Depending on the length of the game it might also be suitable to not provide a benefit each time. For example if Ray Spaceblaster had sold that laserpistol, or even just wound up saying something particularly uncharming he might make it only halfway through that step along Alerina's social link, earning some quality time at the bar, but not making it out to the cargo bay for some practice. You can typically break each step towards another benefit into 2 halves. One half is given just for spending some time, and the other by either good roleplaying, such as giving a thoughtful gift, saying the right things, or having done something personally meaningful to that character since last time. Or for very long games you could break each step into third's or quarters, but usually you'd be better off adding more different social links than making each one require more investment.

You can also feel free to allow players to spend their blocks of time together, playing off each other, and even assign them bonuses for doing so just like any other social link. After all the connection between players is perhaps the most important one in your whole game! It only makes sense to grow and nurture that bond. Just don't fall into the trap of giving out social link benefits anytime the party hangs out, make it clear these are only for during blocks of time that could be used to interact with other npc's.

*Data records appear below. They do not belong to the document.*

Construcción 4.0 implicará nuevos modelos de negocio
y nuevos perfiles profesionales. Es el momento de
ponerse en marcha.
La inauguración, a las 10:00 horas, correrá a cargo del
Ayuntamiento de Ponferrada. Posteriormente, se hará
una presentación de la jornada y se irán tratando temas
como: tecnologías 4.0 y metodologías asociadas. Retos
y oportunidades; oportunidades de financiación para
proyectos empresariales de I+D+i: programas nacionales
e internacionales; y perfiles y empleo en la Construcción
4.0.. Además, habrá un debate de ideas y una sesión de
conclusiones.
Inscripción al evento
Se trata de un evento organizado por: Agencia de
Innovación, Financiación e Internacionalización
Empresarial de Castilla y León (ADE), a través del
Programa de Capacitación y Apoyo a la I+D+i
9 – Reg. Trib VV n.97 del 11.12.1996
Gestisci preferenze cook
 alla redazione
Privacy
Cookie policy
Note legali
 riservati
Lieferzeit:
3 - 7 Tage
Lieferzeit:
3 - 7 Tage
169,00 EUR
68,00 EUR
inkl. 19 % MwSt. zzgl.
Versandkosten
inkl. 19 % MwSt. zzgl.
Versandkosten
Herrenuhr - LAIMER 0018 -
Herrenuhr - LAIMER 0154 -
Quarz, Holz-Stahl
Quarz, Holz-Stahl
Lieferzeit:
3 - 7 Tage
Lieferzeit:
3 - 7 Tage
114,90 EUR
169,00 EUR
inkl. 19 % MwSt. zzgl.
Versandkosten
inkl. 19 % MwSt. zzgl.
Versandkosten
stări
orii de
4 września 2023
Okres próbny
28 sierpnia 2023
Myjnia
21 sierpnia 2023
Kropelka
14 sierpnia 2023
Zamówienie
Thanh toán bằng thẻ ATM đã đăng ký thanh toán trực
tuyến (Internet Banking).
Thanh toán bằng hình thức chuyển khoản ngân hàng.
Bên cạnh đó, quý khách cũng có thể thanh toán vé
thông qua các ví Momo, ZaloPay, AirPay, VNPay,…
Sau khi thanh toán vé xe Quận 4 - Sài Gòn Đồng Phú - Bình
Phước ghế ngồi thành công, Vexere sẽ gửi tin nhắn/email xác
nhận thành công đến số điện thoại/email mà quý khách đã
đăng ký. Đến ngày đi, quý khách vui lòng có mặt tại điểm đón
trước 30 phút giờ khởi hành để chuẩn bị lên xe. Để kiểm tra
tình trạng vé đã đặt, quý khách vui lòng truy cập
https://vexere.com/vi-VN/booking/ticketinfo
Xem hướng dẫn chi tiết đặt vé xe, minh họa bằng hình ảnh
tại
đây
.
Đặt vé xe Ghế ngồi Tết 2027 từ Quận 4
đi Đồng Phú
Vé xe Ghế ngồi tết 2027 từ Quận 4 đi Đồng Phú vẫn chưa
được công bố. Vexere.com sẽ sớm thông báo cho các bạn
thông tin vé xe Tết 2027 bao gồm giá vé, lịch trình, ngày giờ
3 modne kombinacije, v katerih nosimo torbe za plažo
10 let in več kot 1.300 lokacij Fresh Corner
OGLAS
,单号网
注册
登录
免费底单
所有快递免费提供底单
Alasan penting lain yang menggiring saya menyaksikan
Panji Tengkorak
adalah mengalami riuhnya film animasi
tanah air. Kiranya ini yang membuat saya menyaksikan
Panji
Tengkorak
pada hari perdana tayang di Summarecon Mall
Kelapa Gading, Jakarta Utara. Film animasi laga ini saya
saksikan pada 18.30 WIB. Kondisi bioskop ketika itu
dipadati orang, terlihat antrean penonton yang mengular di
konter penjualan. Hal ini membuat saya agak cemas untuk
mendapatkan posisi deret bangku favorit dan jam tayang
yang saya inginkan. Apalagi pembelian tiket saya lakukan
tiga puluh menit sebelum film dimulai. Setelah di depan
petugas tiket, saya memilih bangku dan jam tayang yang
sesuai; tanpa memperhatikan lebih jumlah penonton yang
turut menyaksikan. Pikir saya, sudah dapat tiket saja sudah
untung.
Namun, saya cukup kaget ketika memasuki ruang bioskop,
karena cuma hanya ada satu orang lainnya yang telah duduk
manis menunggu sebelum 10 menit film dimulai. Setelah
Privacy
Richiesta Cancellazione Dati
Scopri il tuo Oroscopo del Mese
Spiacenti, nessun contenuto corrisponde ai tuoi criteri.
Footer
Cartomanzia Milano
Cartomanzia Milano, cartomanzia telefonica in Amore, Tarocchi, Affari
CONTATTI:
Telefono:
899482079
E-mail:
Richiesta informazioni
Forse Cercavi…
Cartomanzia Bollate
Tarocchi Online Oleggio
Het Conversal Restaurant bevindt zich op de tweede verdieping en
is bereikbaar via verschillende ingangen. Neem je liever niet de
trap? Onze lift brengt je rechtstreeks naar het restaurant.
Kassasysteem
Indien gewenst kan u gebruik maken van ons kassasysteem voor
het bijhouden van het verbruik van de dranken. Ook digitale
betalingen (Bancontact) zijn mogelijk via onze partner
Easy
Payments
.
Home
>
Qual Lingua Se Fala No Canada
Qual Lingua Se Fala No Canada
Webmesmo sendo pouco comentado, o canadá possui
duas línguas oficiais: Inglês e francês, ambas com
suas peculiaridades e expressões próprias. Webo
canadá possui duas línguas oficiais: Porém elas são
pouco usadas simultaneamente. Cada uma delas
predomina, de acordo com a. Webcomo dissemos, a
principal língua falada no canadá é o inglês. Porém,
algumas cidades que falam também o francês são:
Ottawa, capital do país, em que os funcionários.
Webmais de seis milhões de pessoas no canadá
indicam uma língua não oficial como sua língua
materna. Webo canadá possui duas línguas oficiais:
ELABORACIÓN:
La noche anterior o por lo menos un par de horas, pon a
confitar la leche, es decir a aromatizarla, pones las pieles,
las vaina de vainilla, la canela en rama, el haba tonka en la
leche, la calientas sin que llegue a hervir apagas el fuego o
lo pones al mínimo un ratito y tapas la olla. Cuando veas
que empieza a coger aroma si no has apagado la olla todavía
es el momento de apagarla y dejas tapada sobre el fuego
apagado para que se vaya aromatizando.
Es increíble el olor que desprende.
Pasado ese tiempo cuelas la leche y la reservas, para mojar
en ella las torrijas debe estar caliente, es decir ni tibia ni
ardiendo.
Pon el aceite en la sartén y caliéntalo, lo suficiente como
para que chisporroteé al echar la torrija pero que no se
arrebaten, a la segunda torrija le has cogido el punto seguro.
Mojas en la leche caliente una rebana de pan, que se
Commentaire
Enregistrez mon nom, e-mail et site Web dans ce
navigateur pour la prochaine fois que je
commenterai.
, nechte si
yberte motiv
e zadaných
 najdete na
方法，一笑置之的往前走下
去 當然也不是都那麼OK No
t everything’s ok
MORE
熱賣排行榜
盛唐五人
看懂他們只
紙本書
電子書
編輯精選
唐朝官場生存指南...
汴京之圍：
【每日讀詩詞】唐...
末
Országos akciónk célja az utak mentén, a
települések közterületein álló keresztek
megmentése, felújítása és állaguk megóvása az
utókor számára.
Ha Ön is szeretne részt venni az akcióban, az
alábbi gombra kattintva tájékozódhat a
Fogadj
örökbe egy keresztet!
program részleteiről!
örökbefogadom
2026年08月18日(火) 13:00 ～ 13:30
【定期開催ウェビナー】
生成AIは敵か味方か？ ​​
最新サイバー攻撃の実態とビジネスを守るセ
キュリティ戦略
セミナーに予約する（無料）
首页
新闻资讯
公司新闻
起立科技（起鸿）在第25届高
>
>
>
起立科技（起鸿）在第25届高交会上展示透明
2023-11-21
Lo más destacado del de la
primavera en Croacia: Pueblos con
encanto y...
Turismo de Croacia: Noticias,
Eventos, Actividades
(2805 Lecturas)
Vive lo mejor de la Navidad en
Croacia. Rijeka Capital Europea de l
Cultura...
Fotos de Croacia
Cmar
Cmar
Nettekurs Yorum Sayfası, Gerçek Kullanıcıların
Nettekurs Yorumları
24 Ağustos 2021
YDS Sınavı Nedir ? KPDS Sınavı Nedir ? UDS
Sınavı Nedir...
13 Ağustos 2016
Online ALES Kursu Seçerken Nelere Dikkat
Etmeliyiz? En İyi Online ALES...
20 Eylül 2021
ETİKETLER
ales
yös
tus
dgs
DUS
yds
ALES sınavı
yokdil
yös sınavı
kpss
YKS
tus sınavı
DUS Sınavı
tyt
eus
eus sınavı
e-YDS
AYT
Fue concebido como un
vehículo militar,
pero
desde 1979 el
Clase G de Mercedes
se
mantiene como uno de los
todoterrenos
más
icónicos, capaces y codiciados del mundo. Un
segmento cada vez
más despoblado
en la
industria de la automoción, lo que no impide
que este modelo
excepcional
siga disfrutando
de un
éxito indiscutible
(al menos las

Of course sometimes a player might want to do something else. In games with crafting mechanics they might want to spend some time crafting, or working out, or practicing their skills. This is fine too, and they should still receive some kind of reward or benefit, but typically it shouldn't be as rewarding as the benefits for spending time with people, and if you take the above advice about splitting each step into halves then spending time alone should be less than half as beneficial as spending it with someone else. The whole point is to encourage roleplaying after all.

It's important to make clear that this system is designed for specifically allocating benefits and setting aside time for roleplaying, it's not meant to replace little interactions. Ray blowing Alerina a kiss across a crowded room so she can mime shooting it down is still absolutely good roleplaying, it just doesn't give an on the spot bonus. Likewise it's important to keep in mind how much session time you want to devote to this system. If you decide to set aside 4 "Blocks" of time, and you have 5 players, that is 20 scenes of roleplaying and not adventuring, which might be fine for your game, but might not. You could even adopt a pattern of doing one entire session of downtime blocks between each bigger adventure, but always bear in mind what your group wants.

Hopefully this fun little tip has helped you to set aside a little time and a few benefits to encourage your players to get personally involved with all the amazing npc's that occupy your game.